りっちゃんの前だからこそ抑えてるニマニマした感情が、私にはくっきり見える。



これ絶対あとで何か言われる…!!



「りっちゃん何も言わ…」



「えーとね」



どれだけ嫌がっても、りっちゃんを止めることは私には不可能で。



「私に可愛いメイクして〜って頼んできたり、新しくピンクのセーターに買い替えたりー…他にもいっぱい努力してたの。
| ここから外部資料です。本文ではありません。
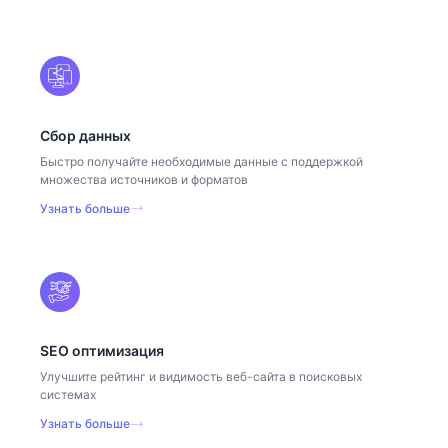
Сбор данных
Быстро получайте необходимые данные с поддержкой
множества источников и форматов
Узнать больше
SEO оптимизация
Улучшите рейтинг и видимость веб-сайта в поисковых
системах
Узнать больше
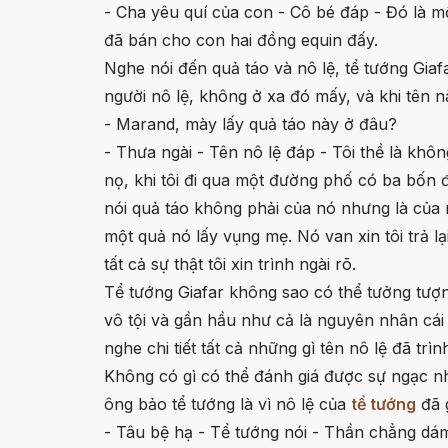
- Cha yêu quí của con - Cô bé đáp - Đó là mộ
đã bán cho con hai đồng equin đấy.
Nghe nói đến quả táo và nô lệ, tể tướng Giaf
người nô lệ, không ở xa đó mấy, và khi tên n
- Marand, mày lấy quả táo này ở đâu?
- Thưa ngài - Tên nô lệ đáp - Tôi thề là kh
nọ, khi tôi đi qua một đường phố có ba bốn đ
nói quả táo không phải của nó nhưng là của
một quả nó lấy vụng mẹ. Nó van xin tôi trả l
tất cả sự thật tôi xin trình ngài rõ.
Tể tướng Giafar không sao có thể tưởng tượn
vô tội và gần hầu như cả là nguyên nhân cái
nghe chi tiết tất cả những gì tên nô lệ đã tr
Không có gì có thể đánh giá được sự ngạc nh
ông bảo tể tướng là vì nô lệ của
tể tướng
đã g
- Tâu bệ hạ - Tể tướng nói - Thần chẳng dá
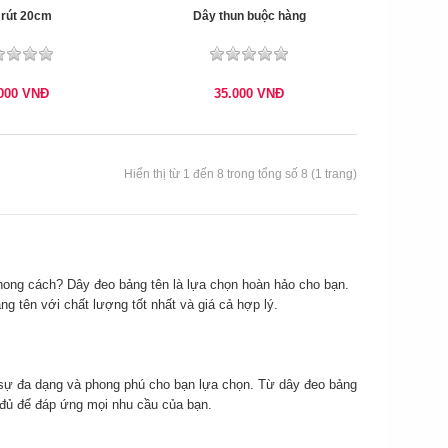
 rút 20cm
Dây thun buộc hàng
.000
VNĐ
35.000
VNĐ
Hiển thị từ 1 đến 8 trong tổng số 8 (1 trang)
ong cách? Dây đeo bảng tên là lựa chọn hoàn hảo cho bạn.
ảng tên với chất lượng tốt nhất và giá cả hợp lý.
ự đa dạng và phong phú cho bạn lựa chọn. Từ dây đeo bảng
 đủ để đáp ứng mọi nhu cầu của bạn.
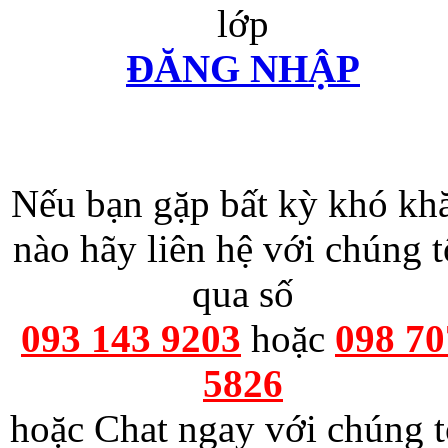
lớp
ĐĂNG NHẬP
Nếu bạn gặp bất kỳ khó kh
nào hãy liên hệ với chúng t
qua số
093 143 9203
hoặc
098 70
5826
hoặc Chat ngay với chúng t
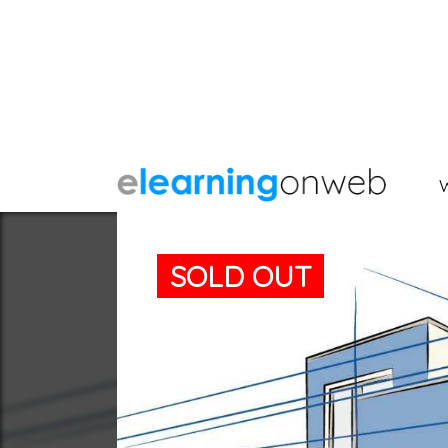
SOLD OUT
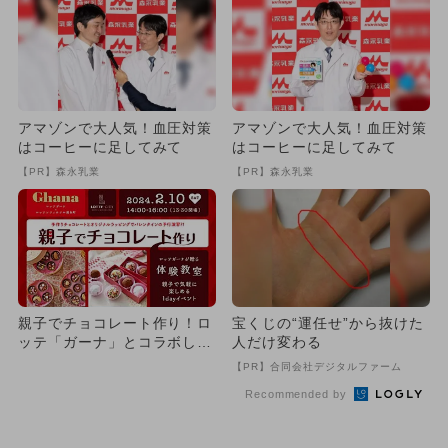
アマゾンで大人気！血圧対策
アマゾンで大人気！血圧対策
はコーヒーに足してみて
はコーヒーに足してみて
【PR】森永乳業
【PR】森永乳業
親子でチョコレート作り！ロ
宝くじの“運任せ”から抜けた
ッテ「ガーナ」とコラボした
人だけ変わる
体験教室が開催
【PR】合同会社デジタルファーム
Recommended by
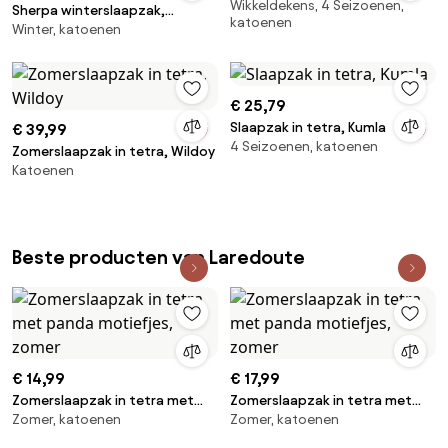
Wikkeldekens, 4 Seizoenen,
Sherpa winterslaapzak,
katoenen
Winter, katoenen
scheidbare benen
€ 25,79
Slaapzak in tetra, Kumla
€ 39,99
4 Seizoenen, katoenen
Zomerslaapzak in tetra, Wildoy
Katoenen
Beste producten van Laredoute
€ 14,99
€ 17,99
Zomerslaapzak in tetra met
Zomerslaapzak in tetra met
Zomer, katoenen
Zomer, katoenen
panda motiefjes, zomer
panda motiefjes, zomer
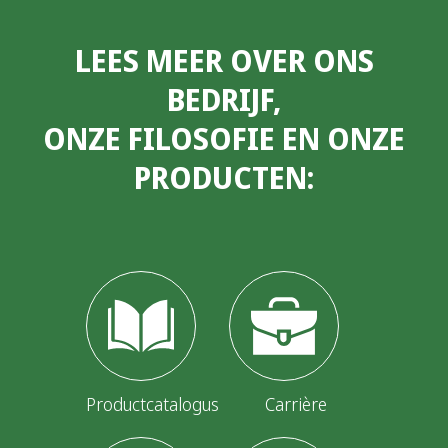
o
LEES MEER OVER ONS
s
BEDRIJF,
t
ONZE FILOSOFIE EN ONZE
s
PRODUCTEN:
p
a
g
i
n
a
t
Productcatalogus
Carrière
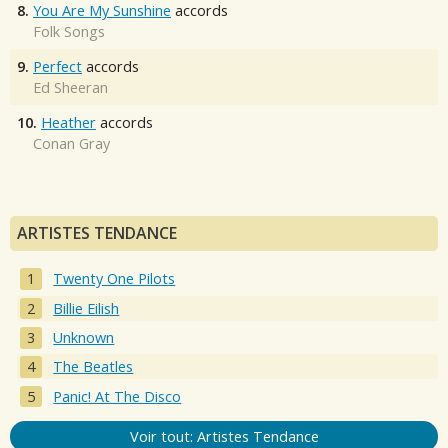
8.
You Are My Sunshine
accords
Folk Songs
9.
Perfect
accords
Ed Sheeran
10.
Heather
accords
Conan Gray
ARTISTES TENDANCE
Twenty One Pilots
Billie Eilish
Unknown
The Beatles
Panic! At The Disco
Voir tout: Artistes Tendance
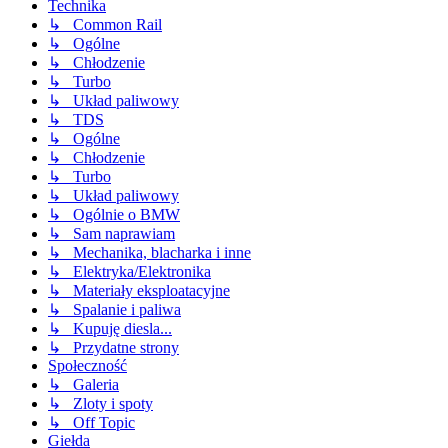
Technika
↳ Common Rail
↳ Ogólne
↳ Chłodzenie
↳ Turbo
↳ Układ paliwowy
↳ TDS
↳ Ogólne
↳ Chłodzenie
↳ Turbo
↳ Układ paliwowy
↳ Ogólnie o BMW
↳ Sam naprawiam
↳ Mechanika, blacharka i inne
↳ Elektryka/Elektronika
↳ Materiały eksploatacyjne
↳ Spalanie i paliwa
↳ Kupuję diesla...
↳ Przydatne strony
Społeczność
↳ Galeria
↳ Zloty i spoty
↳ Off Topic
Giełda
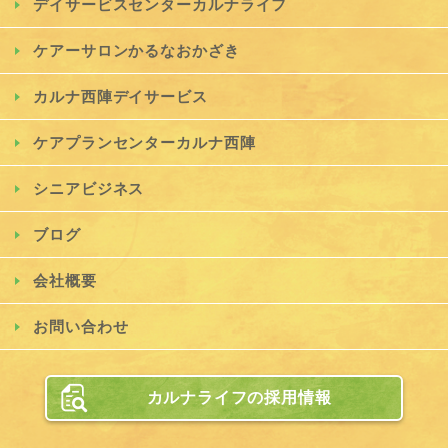
デイサービスセンターカルナライフ
ケアーサロンかるなおかざき
カルナ西陣デイサービス
ケアプランセンターカルナ西陣
シニアビジネス
ブログ
会社概要
お問い合わせ
カルナライフの採用情報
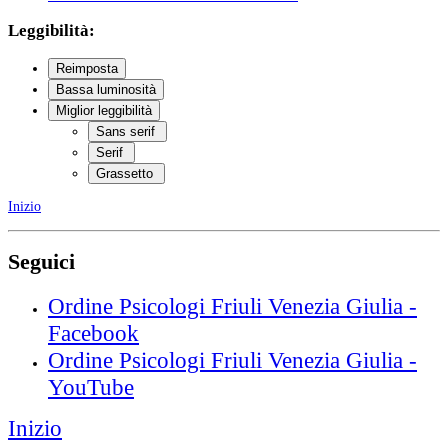
Leggibilità:
Reimposta
Bassa luminosità
Miglior leggibilità
Sans serif
Serif
Grassetto
Inizio
Seguici
Ordine Psicologi Friuli Venezia Giulia -
Facebook
Ordine Psicologi Friuli Venezia Giulia -
YouTube
Inizio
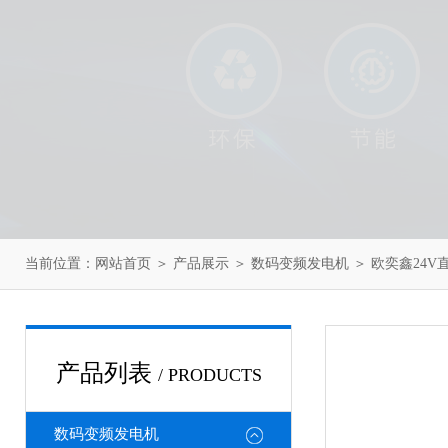
当前位置：
网站首页
＞
产品展示
＞
数码变频发电机
＞
欧奕鑫24V
产品列表
/ PRODUCTS
数码变频发电机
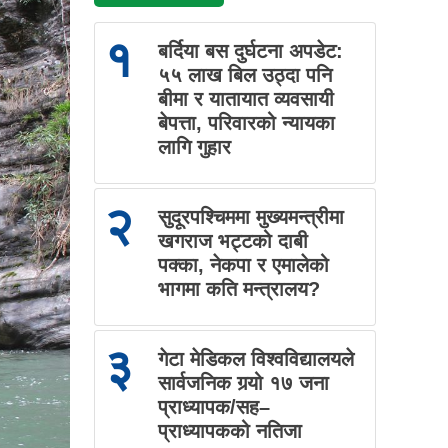
१
बर्दिया बस दुर्घटना अपडेट:
५५ लाख बिल उठ्दा पनि
बीमा र यातायात व्यवसायी
बेपत्ता, परिवारको न्यायका
लागि गुहार
२
सुदूरपश्चिममा मुख्यमन्त्रीमा
खगराज भट्टको दाबी
पक्का, नेकपा र एमालेको
भागमा कति मन्त्रालय?
३
गेटा मेडिकल विश्वविद्यालयले
सार्वजनिक गर्‍यो १७ जना
प्राध्यापक/सह–
प्राध्यापकको नतिजा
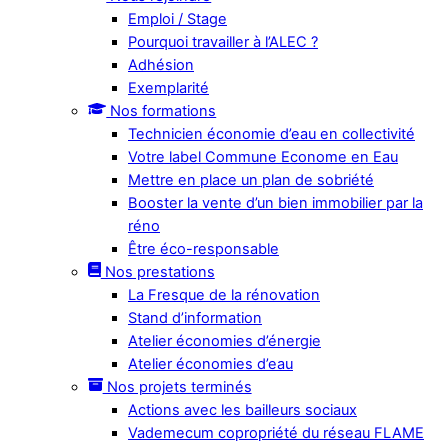
Emploi / Stage
Pourquoi travailler à l’ALEC ?
Adhésion
Exemplarité
Nos formations
Technicien économie d’eau en collectivité
Votre label Commune Econome en Eau
Mettre en place un plan de sobriété
Booster la vente d’un bien immobilier par la
réno
Être éco-responsable
Nos prestations
La Fresque de la rénovation
Stand d’information
Atelier économies d’énergie
Atelier économies d’eau
Nos projets terminés
Actions avec les bailleurs sociaux
Vademecum copropriété du réseau FLAME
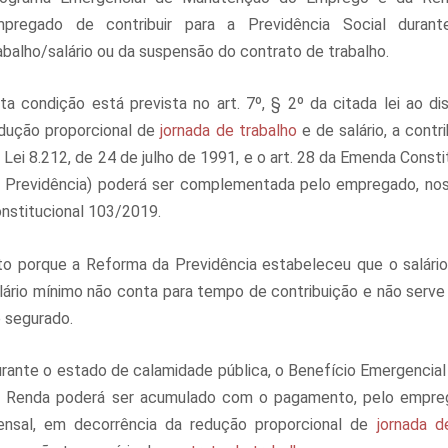
pregado de contribuir para a Previdência Social duran
abalho/salário ou da suspensão do contrato de trabalho.
ta condição está prevista no art. 7º, § 2º da citada lei ao d
dução proporcional de
jornada de trabalho
e de salário, a cont
 Lei 8.212, de 24 de julho de 1991, e o art. 28 da Emenda Cons
 Previdência) poderá ser complementada pelo empregado, no
nstitucional 103/2019.
to porque a Reforma da Previdência estabeleceu que o salário
lário mínimo não conta para tempo de contribuição e não serv
 segurado.
rante o estado de calamidade pública, o Benefício Emergencia
 Renda poderá ser acumulado com o pagamento, pelo empreg
nsal, em decorrência da redução proporcional de
jornada d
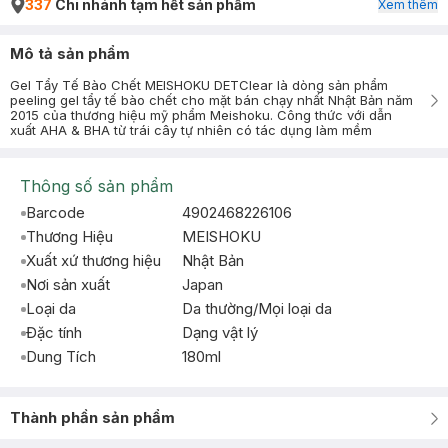
337
Chi nhánh tạm hết sản phẩm
Xem thêm
Mô tả sản phẩm
Gel Tẩy Tế Bào Chết MEISHOKU DETClear là dòng sản phẩm
peeling gel tẩy tế bào chết cho mặt bán chạy nhất Nhật Bản năm
2015 của thương hiệu mỹ phẩm Meishoku. Công thức với dẫn
xuất AHA & BHA từ trái cây tự nhiên có tác dụng làm mềm
Thông số sản phẩm
Barcode
4902468226106
Thương Hiệu
MEISHOKU
Xuất xứ thương hiệu
Nhật Bản
Nơi sản xuất
Japan
Loại da
Da thường/Mọi loại da
Đặc tính
Dạng vật lý
Dung Tích
180ml
Thành phần sản phẩm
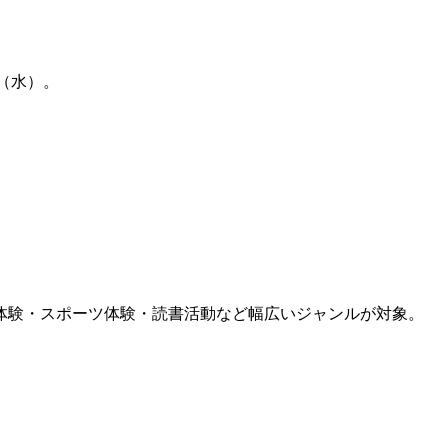
（水）。
体験・スポーツ体験・読書活動など幅広いジャンルが対象。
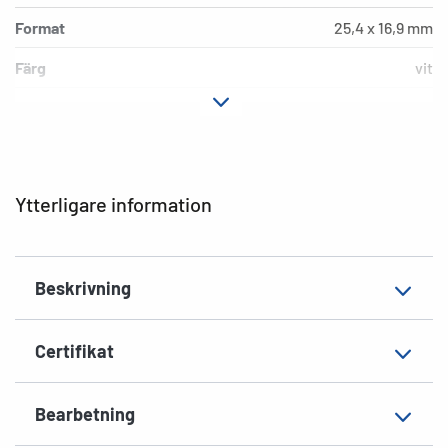
Format
25,4 x 16,9 mm
Färg
vit
Fästegenskaper
avdragbar
Typ av skrivare
Laser, Copy, Ink
Hörnens form
runda
Ytterligare information
Material
Papper, matt
Lämplig för
för prisetiketter
Beskrivning
EAN
4008705042116
Certifikat
Bearbetning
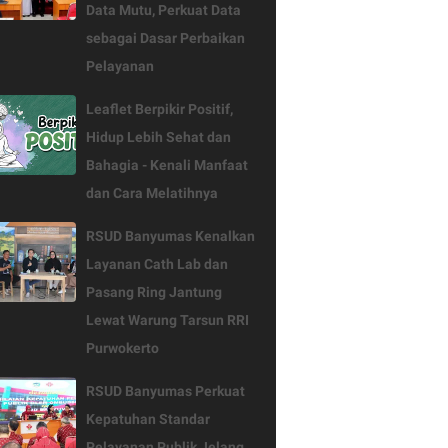
Data Mutu, Perkuat Data
sebagai Dasar Perbaikan
Pelayanan
Leaflet Berpikir Positif,
Hidup Lebih Sehat dan
Bahagia - Kenali Manfaat
dan Cara Melatihnya
RSUD Banyumas Kenalkan
Layanan Cath Lab dan
Pasang Ring Jantung
Lewat Warung Tarsun RRI
Purwokerto
RSUD Banyumas Perkuat
Kepatuhan Standar
Pelayanan Publik Jelang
ぜーんぶ悪原くんのためだよきっと…!」



瞳をキラキラさせて語るりっちゃんとは反対に、これ以上ない絶望感を味わっている私。



うん、公開処刑されてるよ今。



「…も、も〜りっちゃんったら恋バナ大好きなんだから〜!でも、全部がぜんぶ悪原くんのためってわけじゃないよ?」



羞恥心に耐えながら自分でフォローをし、なんとかりっちゃんにそう言い聞かせた。



「ふふっ、焦ってるめーちゃん可愛い〜。朝からいいもの見れちゃった♪」



りっちゃん、語尾に音符が見えるよ?



隠しきれていない生暖かい視線がゆるゆる刺さって、もう恥ずか死にそう。



そこに悪原くんがとどめを刺すようにニコリと(私にはニンマリに見えた)笑って。